Dass häufig weder Vorgesetzte noch Personalabteilung das Thema auf dem Schirm haben, macht es Betroffenen – oft hochqualifizierte Arbeitnehmende und Leistungsträger – doppelt schwer. Diese dürfen allein vor dem Hintergrund des Fachkraftmangels – gerade im pflegerischen und medizinischen Bereich – nicht für den Arbeitsmarkt verloren gehen. Hier gilt es, dass beide Seiten Schritte aufeinander zu machen.
Zeit, Verständnis und Flexibilität
Erste Erfahrungen zeigen, dass der Umgang mit an Long Covid erkrankten Arbeitnehmenden vor allem eins erfordert: Zeit, Verständnis und Flexibilität seitens des Unternehmens. Denn eigentlich können viele Mitarbeitende mit Long-Covid-Symptomen ihrem Job auch nach der Erkrankung nachgehen – sie brauchen aber in der Regel, zumindest für einen längeren Zeitraum, individuelle Arbeitsanpassungen. Auch das macht die Rehadat-Umfrage deutlich: 94 Prozent der Befragten, die zum Erhebungszeitpunkt gearbeitet haben, fühlten sich bei ihren Tätigkeiten beeinträchtigt.
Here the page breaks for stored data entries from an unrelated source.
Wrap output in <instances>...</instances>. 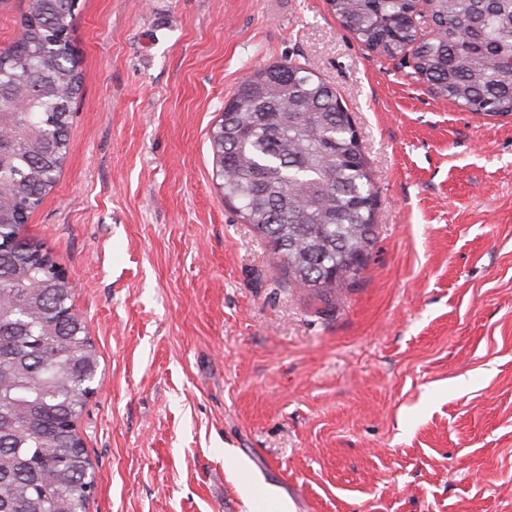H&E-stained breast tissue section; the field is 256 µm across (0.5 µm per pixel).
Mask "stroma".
<instances>
[{
    "label": "stroma",
    "mask_w": 512,
    "mask_h": 512,
    "mask_svg": "<svg viewBox=\"0 0 512 512\" xmlns=\"http://www.w3.org/2000/svg\"><path fill=\"white\" fill-rule=\"evenodd\" d=\"M81 90L25 226L99 355L86 512H512V117L437 98L327 0H79ZM277 62L336 88L375 240L328 312L226 202L208 139Z\"/></svg>",
    "instance_id": "35a3bbf8"
}]
</instances>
Die meisten, nämlich 81 Prozent, gaben an, nicht mehr so lange konzentriert arbeiten zu können. Weniger Arbeitsvolumen oder Schwierigkeiten bei komplexen Aufgabenstellungen sind ebenfalls ganz vorne mit dabei, wenn es darum geht, welche Beeinträchtigungen nach der Covid-Erkrankung zurückgeblieben sind.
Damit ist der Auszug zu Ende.